Während der Zeit Schwedens als europäischer Großmacht wurde Gripsholm als Witwensitz der Königinnen Maria Eleonora und Hedwig Eleonora genutzt. Letztere ließ umfangreiche Um- und Neubauten, unter anderem des Königinnenflügels, durchführen.
Eine neue Glanzzeit erlebte das Schloss unter König Gustav III. zum Ende des 18. Jahrhunderts, der u.a. ein exklusives Schlosstheater in einem der runden Renaissancetürme des Schlosses einrichten ließ. Das Theater ist eines der am besten erhaltenen Bühnen des 18. Jahrhunderts in Europa. Aus derselben Zeit stammt auch der Runde Salon Gustav III., die Entsprechung des Reichssaals Gustav Wasas. Den Besuchern präsentieren sich im Runden Salon in Porträts Gustav III. und die Regenten seiner Zeit.

Mobiliar und Kunstgegenstände von großer historischer Bedeutung wurden von anderen königlichen Schlössern nach Gripsholm geschafft, um den nationalen Charakter des Schlosses zu unterstreichen.
Im 16. Jahrhundert wurde auf der Westseite des Schlosses ein Kräutergarten angelegt. Hier lag das so genannte Kräutergartenhaus. 1581 wurde ein Pavillon in Form eines Turmes gebaut.

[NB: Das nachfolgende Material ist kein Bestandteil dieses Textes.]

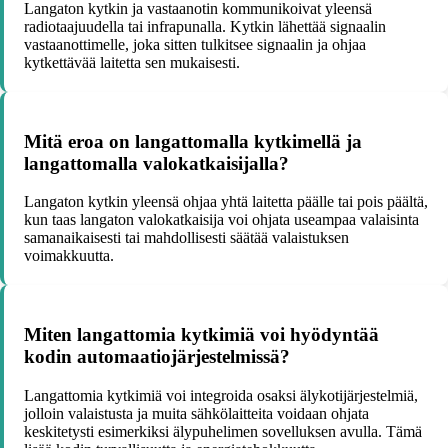
Langaton kytkin ja vastaanotin kommunikoivat yleensä
radiotaajuudella tai infrapunalla. Kytkin lähettää signaalin
vastaanottimelle, joka sitten tulkitsee signaalin ja ohjaa
kytkettävää laitetta sen mukaisesti.
Mitä eroa on langattomalla kytkimellä ja
langattomalla valokatkaisijalla?
Langaton kytkin yleensä ohjaa yhtä laitetta päälle tai pois päältä,
kun taas langaton valokatkaisija voi ohjata useampaa valaisinta
samanaikaisesti tai mahdollisesti säätää valaistuksen
voimakkuutta.
Miten langattomia kytkimiä voi hyödyntää
kodin automaatiojärjestelmissä?
Langattomia kytkimiä voi integroida osaksi älykotijärjestelmiä,
jolloin valaistusta ja muita sähkölaitteita voidaan ohjata
keskitetysti esimerkiksi älypuhelimen sovelluksen avulla. Tämä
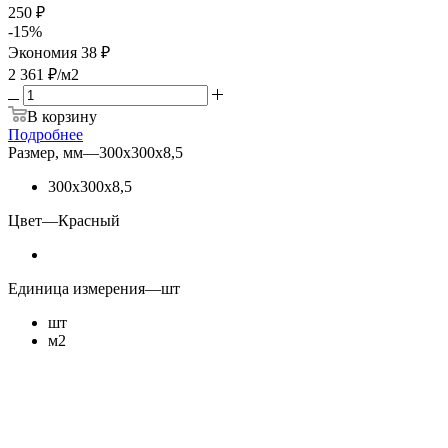
250 ₽
-
15
%
Экономия
38 ₽
2 361
₽
/м2
В корзину
Подробнее
Размер, мм
—
300х300х8,5
300х300х8,5
Цвет
—
Красный
Единица измерения
—
шт
шт
м2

Um 1730 präsentierte Carl Hårleman einen Vorschlag für einen neuen Garten im Stile des Rokoko, der von einer Ziegelmauer eingerahmt wurde.

Im 19. Jahrhundert machte der Garten auf der Schlossinsel eine neue Wandlung durch. Das Gehwegenetz wurde ausgebaut und zeitgemäß im Geiste der Romantik angelegt.
Im Jahre 1897 wurde der „große“ Obstgarten auf einem ehemaligen Acker im heutigen Naturreservat „Hjorthagen“ angelegt. Ursprünglich wurden 3600 Bäume gepflanzt. Damit war dies die größte Obstbaumplantage Schwedens in jener Zeit.
Während des zweiten Weltkrieges wurden jährlich 80-100 Tonnen Äpfel geerntet. 1970–71 waren die letzten großen Apfeljahre. Danach warfen die Pflanzungen nicht mehr genug ab und wurden aufgegeben.

Die heutigen Pflanzungen auf der Schlossinsel bestehen hauptsächlich aus Resten der großen Parkanlage aus dem 19. Jahrhundert.
Der Park bildet einen grünen Rahmen rund um das Schloss und lädt zu einem schönen Spaziergang ein.
Rund um das Schloss sind einige Blumenbeete und Blumenmonogramme angelegt worden. Auf der Westseite befindet sich ein kleiner Kräutergarten. Er wurde 1993 zum Gedenken an das ehemalige Kartäuserkloster Pacis Mariae angelegt.
Ein Obstgarten mit etwa 250 Obstbäumen liefert den Rohstoff für den Apfelmost, der im Schlossladen zum Verkauf angeboten wird.

In den 60er Jahren des 19. Jahrhunderts ließ Karl XV. „Hjorthagen“ als eine Kombination von Erholungspark und Tiergarten anlegen.
Heute wird das gesamte Naturreservat als Weideland für etwa hundert Damhirsche genutzt. Das Reservat wird sowohl von den Einwohnern Mariefreds als auch von den Besuchern des Schlosses gern für Spaziergänge genutzt.
Auf dem etwa 60 Hektar großen Gelände finden sich Spuren früherer Kulturen, so z.B. die Reste einer vorzeitlichen Burg, ein Gräberfeld, ein Ordensemblem in Gusseisen sowie ältere Spazierwege und Gebäudereste.